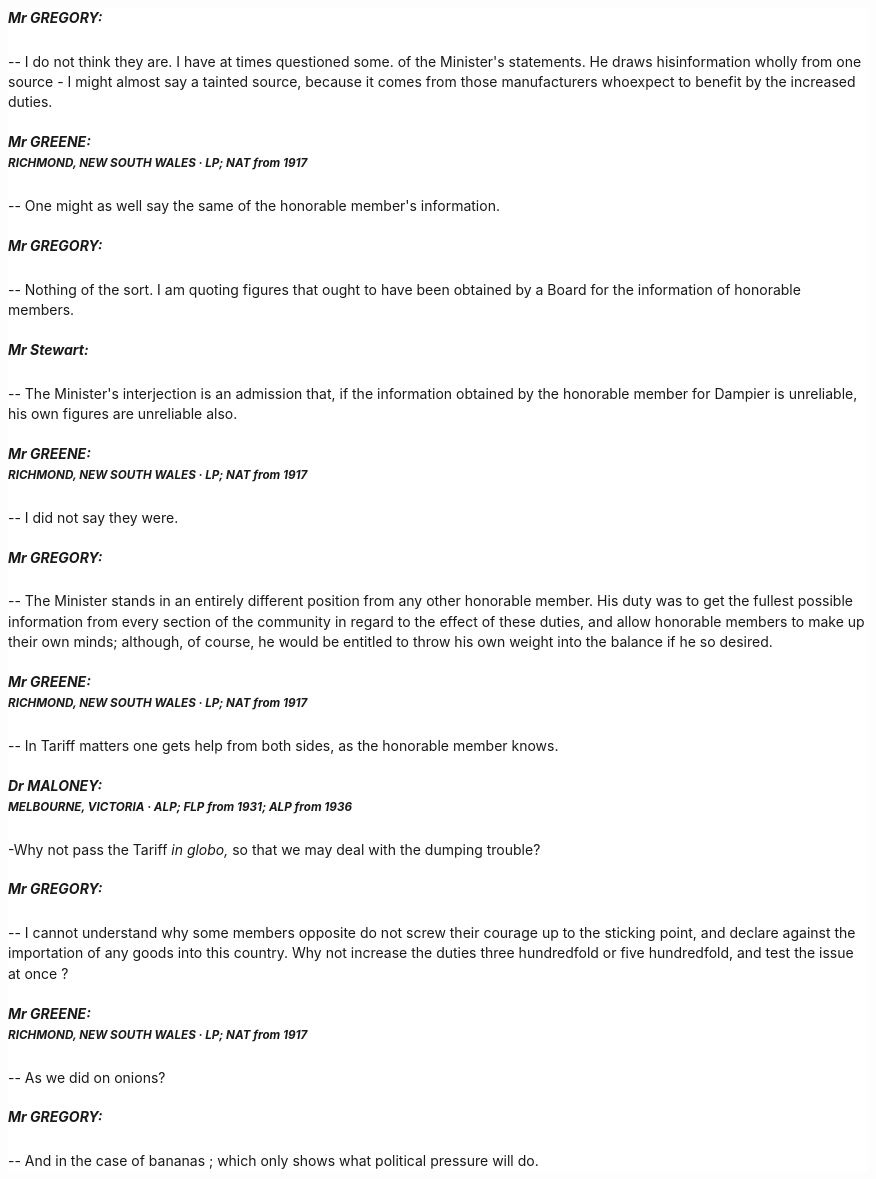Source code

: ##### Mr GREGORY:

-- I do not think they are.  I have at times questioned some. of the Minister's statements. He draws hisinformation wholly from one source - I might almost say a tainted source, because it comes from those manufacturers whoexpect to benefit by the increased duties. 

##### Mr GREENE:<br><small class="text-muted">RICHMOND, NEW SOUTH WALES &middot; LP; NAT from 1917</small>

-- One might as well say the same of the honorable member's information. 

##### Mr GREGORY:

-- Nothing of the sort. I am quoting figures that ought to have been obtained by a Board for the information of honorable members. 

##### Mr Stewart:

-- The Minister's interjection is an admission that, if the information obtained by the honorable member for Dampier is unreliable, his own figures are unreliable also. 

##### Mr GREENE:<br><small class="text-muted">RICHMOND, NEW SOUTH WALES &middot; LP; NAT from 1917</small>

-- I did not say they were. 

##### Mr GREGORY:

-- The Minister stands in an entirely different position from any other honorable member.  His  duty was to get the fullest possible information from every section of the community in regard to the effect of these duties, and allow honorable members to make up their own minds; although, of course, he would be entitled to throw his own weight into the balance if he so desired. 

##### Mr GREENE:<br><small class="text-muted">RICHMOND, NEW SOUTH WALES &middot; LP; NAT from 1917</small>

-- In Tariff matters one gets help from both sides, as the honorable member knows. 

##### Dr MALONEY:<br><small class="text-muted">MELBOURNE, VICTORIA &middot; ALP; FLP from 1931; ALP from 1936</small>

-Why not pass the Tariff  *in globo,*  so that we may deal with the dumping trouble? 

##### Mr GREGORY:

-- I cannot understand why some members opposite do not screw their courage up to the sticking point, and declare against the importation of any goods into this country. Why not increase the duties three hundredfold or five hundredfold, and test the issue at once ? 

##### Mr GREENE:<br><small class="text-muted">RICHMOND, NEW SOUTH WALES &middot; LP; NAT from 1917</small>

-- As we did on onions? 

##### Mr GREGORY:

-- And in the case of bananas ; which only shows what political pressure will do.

▶ [The problem]: Write out the stretch from the line containing "-- I did not say they were." through the end of the entries again, renaming "Tariff" to "Schedule" and keeping everything else unchanged.

▶ [Answer space]:
-- I did not say they were. 

##### Mr GREGORY:

-- The Minister stands in an entirely different position from any other honorable member.  His  duty was to get the fullest possible information from every section of the community in regard to the effect of these duties, and allow honorable members to make up their own minds; although, of course, he would be entitled to throw his own weight into the balance if he so desired. 

##### Mr GREENE:<br><small class="text-muted">RICHMOND, NEW SOUTH WALES &middot; LP; NAT from 1917</small>

-- In Schedule matters one gets help from both sides, as the honorable member knows. 

##### Dr MALONEY:<br><small class="text-muted">MELBOURNE, VICTORIA &middot; ALP; FLP from 1931; ALP from 1936</small>

-Why not pass the Schedule  *in globo,*  so that we may deal with the dumping trouble? 

##### Mr GREGORY:

-- I cannot understand why some members opposite do not screw their courage up to the sticking point, and declare against the importation of any goods into this country. Why not increase the duties three hundredfold or five hundredfold, and test the issue at once ? 

##### Mr GREENE:<br><small class="text-muted">RICHMOND, NEW SOUTH WALES &middot; LP; NAT from 1917</small>

-- As we did on onions? 

##### Mr GREGORY:

-- And in the case of bananas ; which only shows what political pressure will do.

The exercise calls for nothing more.